|Nottinghamshire - bounded by Lincolnshire, Yorkshire, Derbyshire and Leicestershire - was once part of the homeland of the Coritani tribe and was later settled by Romans, Saxons and Danes.
The name of Robin Hood first appeared in William Langland's 14th century poem 'The Vision of Piers Plowmans'. According to tradition, he led a band of merry men against the forces of law and order in the shape of King John and the ruthless Sheriff of Nottingham. Tucked away in Sherwood Forest, they ate the king's deer in defiance of punishments such as disfigurement and blinding.
|Nearby Worksop is the world-famous limestone gorge of Creswell Crags, an area honeycombed with caves and one of the most northerly places visited by our Neanderthal ancestors. Stone tools and animal remains have been discovered in the caves.

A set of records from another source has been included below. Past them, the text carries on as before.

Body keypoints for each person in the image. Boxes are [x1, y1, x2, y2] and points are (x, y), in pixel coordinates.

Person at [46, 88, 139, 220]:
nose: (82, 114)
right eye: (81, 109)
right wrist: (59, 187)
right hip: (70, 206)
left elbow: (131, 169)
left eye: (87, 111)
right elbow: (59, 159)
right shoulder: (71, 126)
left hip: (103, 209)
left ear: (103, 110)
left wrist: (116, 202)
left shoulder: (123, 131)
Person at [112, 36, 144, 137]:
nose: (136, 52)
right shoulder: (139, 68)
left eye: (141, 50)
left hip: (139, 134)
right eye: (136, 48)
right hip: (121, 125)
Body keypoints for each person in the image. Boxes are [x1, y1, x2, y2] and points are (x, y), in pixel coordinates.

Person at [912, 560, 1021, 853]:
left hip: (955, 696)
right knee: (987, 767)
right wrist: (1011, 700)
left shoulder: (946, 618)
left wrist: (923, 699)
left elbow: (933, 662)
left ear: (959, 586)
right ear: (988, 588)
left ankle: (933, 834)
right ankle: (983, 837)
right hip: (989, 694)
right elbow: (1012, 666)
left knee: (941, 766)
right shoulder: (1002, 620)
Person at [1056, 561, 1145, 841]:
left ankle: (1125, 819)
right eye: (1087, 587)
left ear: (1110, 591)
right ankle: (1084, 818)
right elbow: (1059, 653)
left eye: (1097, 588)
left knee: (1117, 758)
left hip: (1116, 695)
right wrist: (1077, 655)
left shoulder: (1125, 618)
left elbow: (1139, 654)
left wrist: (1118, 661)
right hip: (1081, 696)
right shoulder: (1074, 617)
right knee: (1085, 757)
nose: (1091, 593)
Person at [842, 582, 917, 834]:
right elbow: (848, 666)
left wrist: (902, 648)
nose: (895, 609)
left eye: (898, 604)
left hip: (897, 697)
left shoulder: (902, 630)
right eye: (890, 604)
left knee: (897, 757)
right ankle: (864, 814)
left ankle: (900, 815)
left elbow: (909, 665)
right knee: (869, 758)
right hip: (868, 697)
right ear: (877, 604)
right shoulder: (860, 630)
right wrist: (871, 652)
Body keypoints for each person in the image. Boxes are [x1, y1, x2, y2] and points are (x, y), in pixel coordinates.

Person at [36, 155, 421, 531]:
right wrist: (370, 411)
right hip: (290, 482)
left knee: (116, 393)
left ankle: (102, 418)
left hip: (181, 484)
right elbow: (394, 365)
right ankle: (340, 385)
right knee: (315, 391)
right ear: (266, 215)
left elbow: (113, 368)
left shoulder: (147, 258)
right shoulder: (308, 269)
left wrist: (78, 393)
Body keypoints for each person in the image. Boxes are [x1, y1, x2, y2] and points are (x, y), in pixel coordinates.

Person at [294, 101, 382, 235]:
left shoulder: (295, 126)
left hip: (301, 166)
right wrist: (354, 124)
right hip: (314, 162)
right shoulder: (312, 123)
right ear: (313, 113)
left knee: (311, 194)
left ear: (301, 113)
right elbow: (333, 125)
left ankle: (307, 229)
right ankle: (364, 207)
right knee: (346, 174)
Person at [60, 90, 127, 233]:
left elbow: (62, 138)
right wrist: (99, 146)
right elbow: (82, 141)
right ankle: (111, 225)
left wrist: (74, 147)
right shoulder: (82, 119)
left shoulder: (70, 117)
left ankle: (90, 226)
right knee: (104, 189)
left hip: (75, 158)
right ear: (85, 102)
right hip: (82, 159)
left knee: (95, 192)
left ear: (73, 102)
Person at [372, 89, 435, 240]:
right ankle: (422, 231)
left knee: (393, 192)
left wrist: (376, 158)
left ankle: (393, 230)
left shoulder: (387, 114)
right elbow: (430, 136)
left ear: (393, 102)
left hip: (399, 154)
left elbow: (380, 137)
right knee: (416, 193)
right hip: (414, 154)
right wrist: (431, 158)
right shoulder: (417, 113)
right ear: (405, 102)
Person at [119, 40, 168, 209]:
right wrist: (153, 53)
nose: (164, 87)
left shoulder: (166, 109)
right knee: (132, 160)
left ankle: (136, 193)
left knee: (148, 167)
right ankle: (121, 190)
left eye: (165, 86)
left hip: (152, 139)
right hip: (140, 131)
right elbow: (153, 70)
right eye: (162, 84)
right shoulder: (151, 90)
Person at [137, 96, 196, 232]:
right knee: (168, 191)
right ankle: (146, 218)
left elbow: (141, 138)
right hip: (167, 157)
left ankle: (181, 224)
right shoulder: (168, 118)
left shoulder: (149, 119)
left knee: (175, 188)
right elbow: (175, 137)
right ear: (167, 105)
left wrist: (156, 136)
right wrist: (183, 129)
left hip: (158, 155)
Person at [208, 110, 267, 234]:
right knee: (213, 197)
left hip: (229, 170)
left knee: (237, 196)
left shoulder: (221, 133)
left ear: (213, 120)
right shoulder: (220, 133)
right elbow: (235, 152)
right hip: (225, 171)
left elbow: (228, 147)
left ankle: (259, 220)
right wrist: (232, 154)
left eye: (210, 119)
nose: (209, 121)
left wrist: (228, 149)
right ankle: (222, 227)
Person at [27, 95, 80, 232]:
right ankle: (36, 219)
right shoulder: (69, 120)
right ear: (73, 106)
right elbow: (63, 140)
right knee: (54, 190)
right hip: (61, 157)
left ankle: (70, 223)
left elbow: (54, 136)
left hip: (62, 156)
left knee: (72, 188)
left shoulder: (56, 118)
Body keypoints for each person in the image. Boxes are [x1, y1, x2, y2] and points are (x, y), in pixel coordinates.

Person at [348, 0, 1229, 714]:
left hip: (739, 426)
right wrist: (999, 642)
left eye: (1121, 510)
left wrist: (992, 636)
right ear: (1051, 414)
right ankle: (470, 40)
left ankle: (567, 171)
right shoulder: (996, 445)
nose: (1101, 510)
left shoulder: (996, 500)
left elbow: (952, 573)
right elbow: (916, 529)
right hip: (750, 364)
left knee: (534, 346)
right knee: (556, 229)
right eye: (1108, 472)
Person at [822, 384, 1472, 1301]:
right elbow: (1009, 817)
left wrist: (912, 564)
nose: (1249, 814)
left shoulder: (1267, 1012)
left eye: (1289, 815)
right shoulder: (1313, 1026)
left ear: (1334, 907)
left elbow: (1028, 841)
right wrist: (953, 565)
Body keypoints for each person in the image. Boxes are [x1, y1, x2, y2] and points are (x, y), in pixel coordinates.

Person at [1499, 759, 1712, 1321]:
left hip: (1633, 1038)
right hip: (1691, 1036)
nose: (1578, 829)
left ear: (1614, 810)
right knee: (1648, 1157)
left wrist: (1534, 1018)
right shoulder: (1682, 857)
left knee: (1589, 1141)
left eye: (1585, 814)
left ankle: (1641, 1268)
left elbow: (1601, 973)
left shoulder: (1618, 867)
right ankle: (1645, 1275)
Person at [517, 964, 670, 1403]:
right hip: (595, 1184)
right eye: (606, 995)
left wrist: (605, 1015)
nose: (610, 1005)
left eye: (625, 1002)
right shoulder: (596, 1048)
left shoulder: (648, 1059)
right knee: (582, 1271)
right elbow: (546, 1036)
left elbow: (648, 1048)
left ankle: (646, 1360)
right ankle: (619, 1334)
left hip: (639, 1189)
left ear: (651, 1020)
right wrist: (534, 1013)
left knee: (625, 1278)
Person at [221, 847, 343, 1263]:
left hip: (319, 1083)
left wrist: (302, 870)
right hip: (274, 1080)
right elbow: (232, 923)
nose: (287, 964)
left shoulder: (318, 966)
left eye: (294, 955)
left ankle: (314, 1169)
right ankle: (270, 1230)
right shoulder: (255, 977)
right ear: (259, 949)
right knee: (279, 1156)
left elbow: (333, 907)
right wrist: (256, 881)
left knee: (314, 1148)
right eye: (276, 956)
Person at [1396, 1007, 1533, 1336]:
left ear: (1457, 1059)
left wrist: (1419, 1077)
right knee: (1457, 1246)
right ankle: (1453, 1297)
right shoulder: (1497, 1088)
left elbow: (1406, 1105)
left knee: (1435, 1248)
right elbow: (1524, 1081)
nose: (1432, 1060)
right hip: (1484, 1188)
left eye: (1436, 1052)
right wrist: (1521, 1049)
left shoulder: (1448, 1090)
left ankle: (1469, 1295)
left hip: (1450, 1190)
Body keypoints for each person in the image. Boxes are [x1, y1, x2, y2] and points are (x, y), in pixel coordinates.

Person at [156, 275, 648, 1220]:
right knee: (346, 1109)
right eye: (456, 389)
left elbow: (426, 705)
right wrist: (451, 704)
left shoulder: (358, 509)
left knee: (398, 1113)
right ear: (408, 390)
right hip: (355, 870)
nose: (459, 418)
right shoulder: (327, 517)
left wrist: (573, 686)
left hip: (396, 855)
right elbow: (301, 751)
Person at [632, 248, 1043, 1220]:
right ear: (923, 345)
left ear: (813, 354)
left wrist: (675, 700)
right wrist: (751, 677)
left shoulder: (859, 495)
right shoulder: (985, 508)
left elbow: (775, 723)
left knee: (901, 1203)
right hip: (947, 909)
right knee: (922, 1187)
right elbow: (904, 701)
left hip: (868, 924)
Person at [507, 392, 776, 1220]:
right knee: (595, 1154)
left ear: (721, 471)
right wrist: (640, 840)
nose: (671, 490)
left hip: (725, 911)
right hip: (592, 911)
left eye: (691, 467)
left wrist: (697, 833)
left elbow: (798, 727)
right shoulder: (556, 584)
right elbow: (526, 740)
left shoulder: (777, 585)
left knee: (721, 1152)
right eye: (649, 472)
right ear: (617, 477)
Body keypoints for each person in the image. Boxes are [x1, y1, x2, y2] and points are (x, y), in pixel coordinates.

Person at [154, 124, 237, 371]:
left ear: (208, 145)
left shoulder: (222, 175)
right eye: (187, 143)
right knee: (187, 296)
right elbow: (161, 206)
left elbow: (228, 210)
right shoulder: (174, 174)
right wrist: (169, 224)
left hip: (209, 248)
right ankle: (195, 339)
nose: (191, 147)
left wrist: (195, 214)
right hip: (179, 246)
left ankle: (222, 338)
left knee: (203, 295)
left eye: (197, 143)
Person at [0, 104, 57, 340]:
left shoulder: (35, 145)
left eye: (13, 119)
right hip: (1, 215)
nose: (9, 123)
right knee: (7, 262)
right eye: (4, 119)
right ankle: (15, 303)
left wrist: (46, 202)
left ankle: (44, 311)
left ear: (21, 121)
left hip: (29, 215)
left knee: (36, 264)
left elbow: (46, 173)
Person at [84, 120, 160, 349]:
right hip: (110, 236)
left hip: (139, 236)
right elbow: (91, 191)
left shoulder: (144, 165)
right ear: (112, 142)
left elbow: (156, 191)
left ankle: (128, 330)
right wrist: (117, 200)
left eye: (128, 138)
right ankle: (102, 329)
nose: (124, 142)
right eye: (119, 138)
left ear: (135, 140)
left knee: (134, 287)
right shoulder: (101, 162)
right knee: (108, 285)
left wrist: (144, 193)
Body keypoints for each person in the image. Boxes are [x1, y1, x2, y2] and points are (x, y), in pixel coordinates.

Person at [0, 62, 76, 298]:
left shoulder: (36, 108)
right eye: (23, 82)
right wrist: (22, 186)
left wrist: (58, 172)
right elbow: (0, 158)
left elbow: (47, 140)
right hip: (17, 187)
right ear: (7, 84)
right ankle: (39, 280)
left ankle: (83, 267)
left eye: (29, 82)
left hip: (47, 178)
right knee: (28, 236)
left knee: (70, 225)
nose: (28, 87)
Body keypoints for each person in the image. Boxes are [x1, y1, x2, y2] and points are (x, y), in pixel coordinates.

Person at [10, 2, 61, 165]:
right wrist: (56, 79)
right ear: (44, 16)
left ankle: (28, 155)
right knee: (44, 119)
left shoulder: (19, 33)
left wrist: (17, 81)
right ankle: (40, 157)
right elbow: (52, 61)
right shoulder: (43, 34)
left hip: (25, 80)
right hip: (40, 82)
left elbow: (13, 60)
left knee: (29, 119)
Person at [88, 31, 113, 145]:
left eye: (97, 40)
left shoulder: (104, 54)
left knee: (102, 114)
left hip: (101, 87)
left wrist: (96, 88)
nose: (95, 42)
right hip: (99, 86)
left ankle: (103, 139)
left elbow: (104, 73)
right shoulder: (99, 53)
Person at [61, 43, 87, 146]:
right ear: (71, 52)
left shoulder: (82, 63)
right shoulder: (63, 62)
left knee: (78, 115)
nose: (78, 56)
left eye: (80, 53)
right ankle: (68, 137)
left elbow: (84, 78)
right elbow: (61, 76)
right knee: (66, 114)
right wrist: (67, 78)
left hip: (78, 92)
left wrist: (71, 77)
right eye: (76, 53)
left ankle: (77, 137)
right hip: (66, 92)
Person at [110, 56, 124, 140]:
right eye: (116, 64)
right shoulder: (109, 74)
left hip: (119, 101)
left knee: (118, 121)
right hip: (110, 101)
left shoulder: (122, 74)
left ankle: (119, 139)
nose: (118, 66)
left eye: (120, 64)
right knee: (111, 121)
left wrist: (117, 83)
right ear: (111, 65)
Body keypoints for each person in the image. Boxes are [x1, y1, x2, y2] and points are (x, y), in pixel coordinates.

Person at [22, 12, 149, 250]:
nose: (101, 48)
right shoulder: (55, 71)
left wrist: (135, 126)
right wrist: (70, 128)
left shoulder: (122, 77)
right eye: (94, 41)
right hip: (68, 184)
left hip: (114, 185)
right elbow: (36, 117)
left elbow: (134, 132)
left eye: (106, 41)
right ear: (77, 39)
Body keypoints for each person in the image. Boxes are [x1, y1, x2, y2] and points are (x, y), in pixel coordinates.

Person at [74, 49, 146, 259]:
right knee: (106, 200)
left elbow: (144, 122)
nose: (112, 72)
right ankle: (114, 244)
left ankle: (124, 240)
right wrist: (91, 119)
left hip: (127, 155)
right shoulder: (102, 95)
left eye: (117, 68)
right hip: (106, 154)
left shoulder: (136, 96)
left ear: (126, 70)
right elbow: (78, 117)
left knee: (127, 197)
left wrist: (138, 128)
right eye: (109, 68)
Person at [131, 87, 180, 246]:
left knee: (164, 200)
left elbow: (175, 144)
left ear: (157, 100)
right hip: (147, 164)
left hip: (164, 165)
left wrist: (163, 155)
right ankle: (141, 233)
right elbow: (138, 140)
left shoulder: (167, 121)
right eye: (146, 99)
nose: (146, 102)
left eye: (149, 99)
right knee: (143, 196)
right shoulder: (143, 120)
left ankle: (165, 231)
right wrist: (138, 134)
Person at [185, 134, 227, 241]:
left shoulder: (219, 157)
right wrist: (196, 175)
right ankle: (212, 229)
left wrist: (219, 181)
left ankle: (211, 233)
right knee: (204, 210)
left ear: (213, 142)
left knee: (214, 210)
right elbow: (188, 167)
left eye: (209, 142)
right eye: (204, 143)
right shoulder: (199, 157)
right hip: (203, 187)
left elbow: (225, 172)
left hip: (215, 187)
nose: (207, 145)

The great city of Nottingham should not be missed and offers a litany of enthralling museums. Its modern name derives from an Anglo-Saxon chieftain called Snot - hence Snotingham! It possesses an evocative 11th century castle - erected by William the Conqueror and rebuilt by the Duke of Newcastle in the 18th century – and has surprises round every corner. A combination of the old and new, the city is a major seat of learning, an industrial giant and a place of ancient buildings.
|Its annual Goose Fair dates back to the Middle Ages, as does an inn called 'Trip to Jerusalem', which is hewn into a rock. It is said to be England's oldest public house.
Nottingham was then a prosperous market town but in the 18th century its population increased fivefold as its hosiery and lace industries boomed thanks to steam-powered machinery. Beneath its bustling streets is a remarkable labyrinth of more than 400 man-made caves. These have been transformed into a series of living museums, including old-time shops and a Victorian slum.